Ale NAJLEPSZYM pomysłem jest moim zdaniem telewizja, programy typu UWAGA itd. chętnie przyjza sie temu i zrobia afere, a wtedy i policja i sąd stoja przed nami otworem... Jakby cos to słuze pomoca !!!! gg 7005302
-
Re: SKLEP ZOOLOGICZNY W LEGNICY - POMOCY
dobre to takie jest ...... to co kto sie przejdzie na poczatek i pogada z gosciem na temat sadu ?? ja pozniej moge dzwonic na uwage jak to nie odniesie skutku !!
-
Re: SKLEP ZOOLOGICZNY W LEGNICY - POMOCY
Udało nam się uzbierać kasę i wykupić legwana zielonego. Niestety na przedniej łapce nie ma żadnego palca, bo mu zgniły i odpadły, na innych też mu trochę brakuje. Na całym ciele ma liczne zainfekowne rany z gnijącą wylinką i mnóstwo roztoczy. Do tego ma dystrofię pokarmową (nie wiem czy nie przeinaczyłam nazwy), zaawansowaną krzywicę, itd.
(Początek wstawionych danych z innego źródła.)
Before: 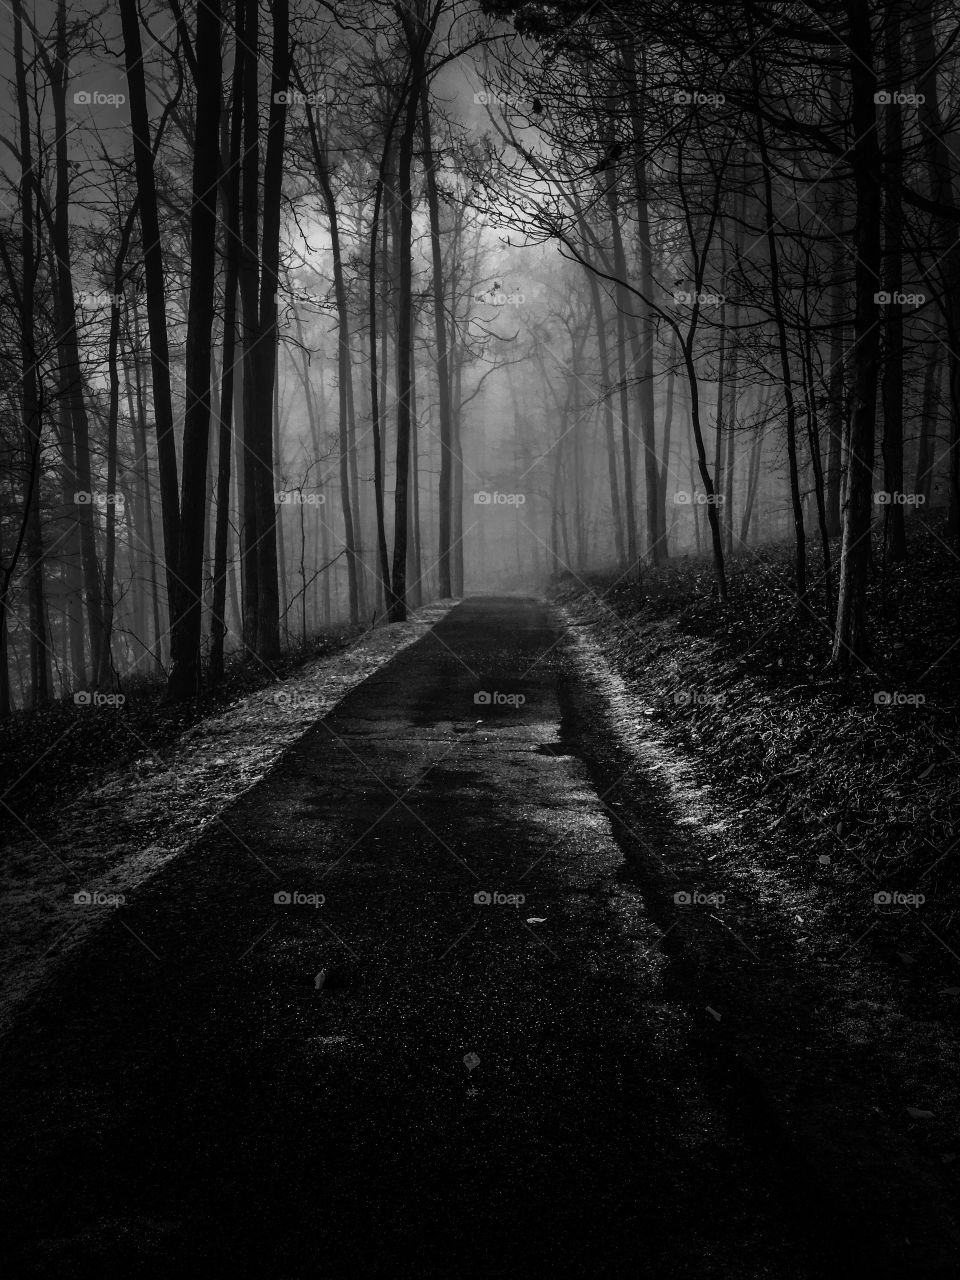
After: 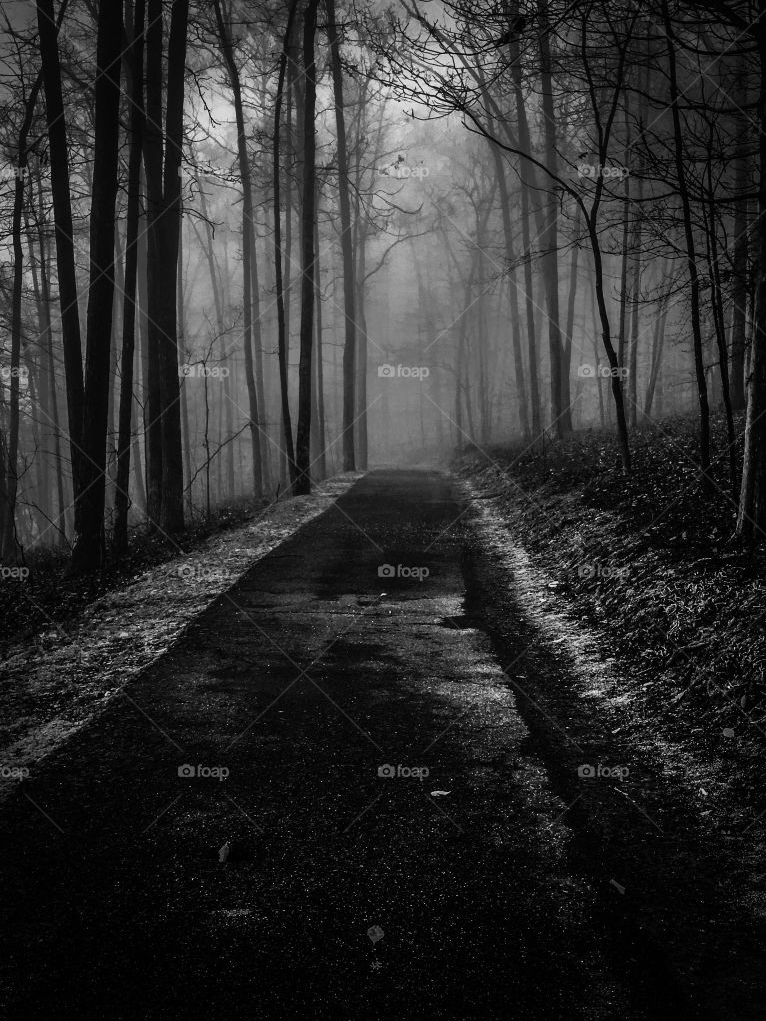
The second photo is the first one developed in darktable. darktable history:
crop and rotate: left 10.096%, top 9.953%, right 10.093%, bottom 10.241%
Zajęła się nim juz nasza znakomita Pani weterynarz, a po jej wyczynie z agamą brodatą nie mam wątpilowości, że legwan (a właściwie legwanica) szybko dojdzie do siebie :) . Niestety Pani weterynarz nie wytrzymała i trochę "nakrzczała" na Panów ze skepu za to w jakich warunkach trzymają zwierzęta. Ja osobiście dziękuję im za to, że zrozumieli, że legwan ma się źle i opuścili nam cenę. Teraz szukamy kogoś, kto pomoże uratować węże (może uda się także ponegocjować cenę, bo myślę, że ci ludzie nie są źli, tyko się nie znają, a gady stały się dla nich kłopotem). Jak mój brat przyniesie aparat, to prześlę Wam zdjęcia legwanicy. Życzcie nam powodzenia i jeszcze raz wielkie gratulacje ludziom ze sklepu, że zobaczyli swój błąd i potrafili się do niego przyznać - bez nich legwanik by zdechł (260 zł to było nie na naszą kieszeń)!